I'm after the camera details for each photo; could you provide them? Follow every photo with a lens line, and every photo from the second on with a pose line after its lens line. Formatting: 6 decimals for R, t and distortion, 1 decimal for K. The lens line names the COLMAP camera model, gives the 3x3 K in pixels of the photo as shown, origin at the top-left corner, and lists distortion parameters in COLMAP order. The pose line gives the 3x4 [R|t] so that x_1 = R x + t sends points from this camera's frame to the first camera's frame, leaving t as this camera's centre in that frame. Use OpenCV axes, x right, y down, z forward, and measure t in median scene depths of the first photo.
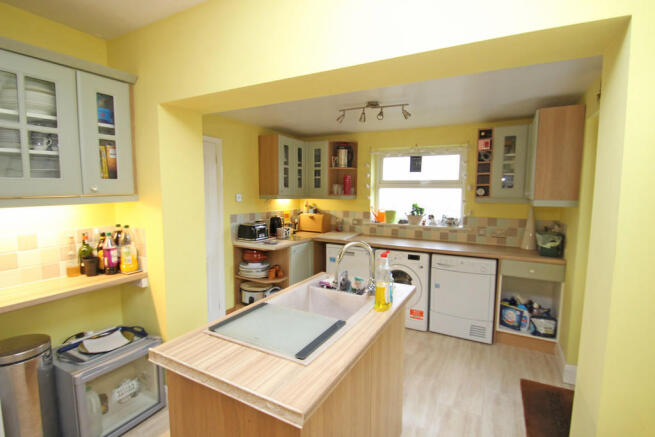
lens RADIAL K [[305.3, 0, 329.6], [0, 305.3, 217.0], [0, 0, 1]] dist [0.002244, -0.004713]
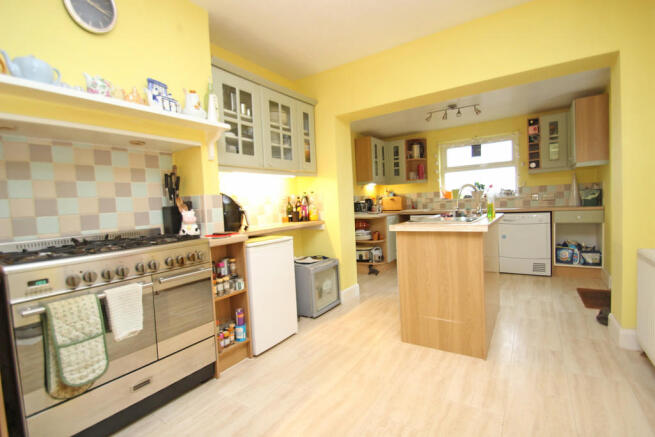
lens RADIAL K [[305.3, 0, 325.6], [0, 305.3, 221.0], [0, 0, 1]] dist [0.002244, -0.004713]
pose [[0.994584, -0.054367, -0.088586, -0.314336], [0.051295, 0.998013, -0.036596, 0.170347], [0.090400, 0.031854, 0.995396, -0.421950]]
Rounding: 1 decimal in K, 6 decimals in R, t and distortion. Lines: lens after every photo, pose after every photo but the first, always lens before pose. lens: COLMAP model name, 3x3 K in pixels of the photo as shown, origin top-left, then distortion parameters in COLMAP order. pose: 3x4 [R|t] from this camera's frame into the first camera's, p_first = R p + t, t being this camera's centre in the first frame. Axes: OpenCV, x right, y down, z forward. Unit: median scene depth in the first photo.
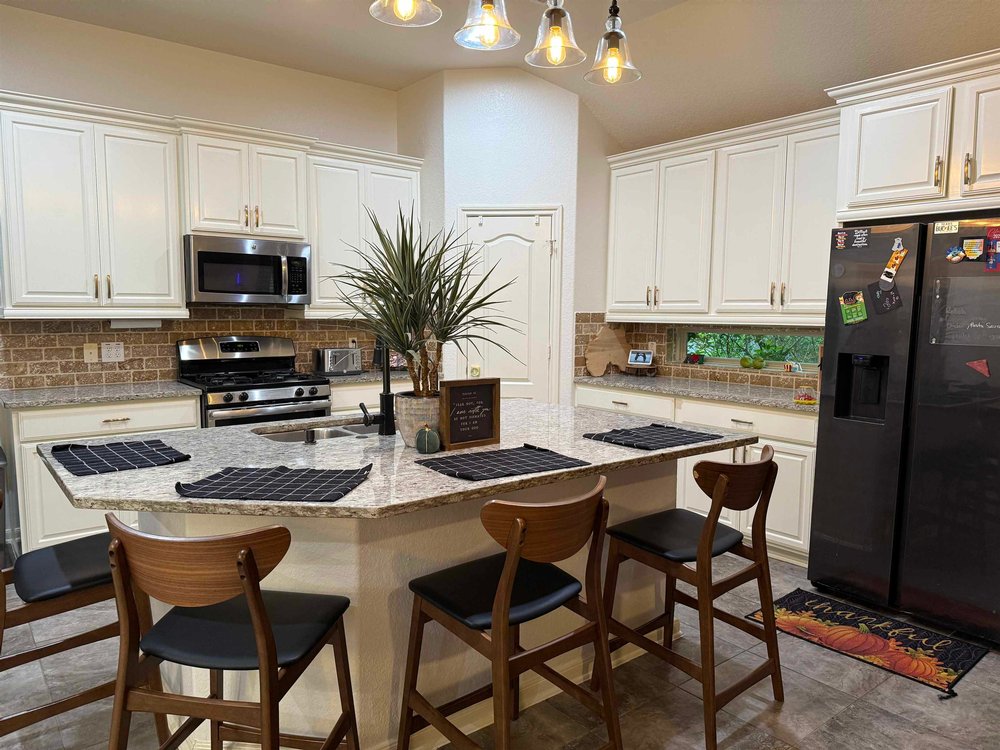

------------------------------------

## WHAT IS EXPECTED
In your copy, please omit the pictures and print every line of the records exactly.

## YOUR SOLUTION
I'm after the camera details for each photo; could you provide them? Follow every photo with a lens line, and every photo from the second on with a pose line after its lens line. Formatting: 6 decimals for R, t and distortion, 1 decimal for K. The lens line names the COLMAP camera model, gives the 3x3 K in pixels of the photo as shown, origin at the top-left corner, and lists distortion parameters in COLMAP order. The pose line gives the 3x4 [R|t] so that x_1 = R x + t sends points from this camera's frame to the first camera's frame, leaving t as this camera's centre in that frame. Use OpenCV axes, x right, y down, z forward, and measure t in median scene depths of the first photo.
lens RADIAL K [[305.3, 0, 329.6], [0, 305.3, 217.0], [0, 0, 1]] dist [0.002244, -0.004713]
lens RADIAL K [[305.3, 0, 325.6], [0, 305.3, 221.0], [0, 0, 1]] dist [0.002244, -0.004713]
pose [[0.994584, -0.054367, -0.088586, -0.314336], [0.051295, 0.998013, -0.036596, 0.170347], [0.090400, 0.031854, 0.995396, -0.421950]]
Rounding: 1 decimal in K, 6 decimals in R, t and distortion. Lines: lens after every photo, pose after every photo but the first, always lens before pose. lens: COLMAP model name, 3x3 K in pixels of the photo as shown, origin top-left, then distortion parameters in COLMAP order. pose: 3x4 [R|t] from this camera's frame into the first camera's, p_first = R p + t, t being this camera's centre in the first frame. Axes: OpenCV, x right, y down, z forward. Unit: median scene depth in the first photo.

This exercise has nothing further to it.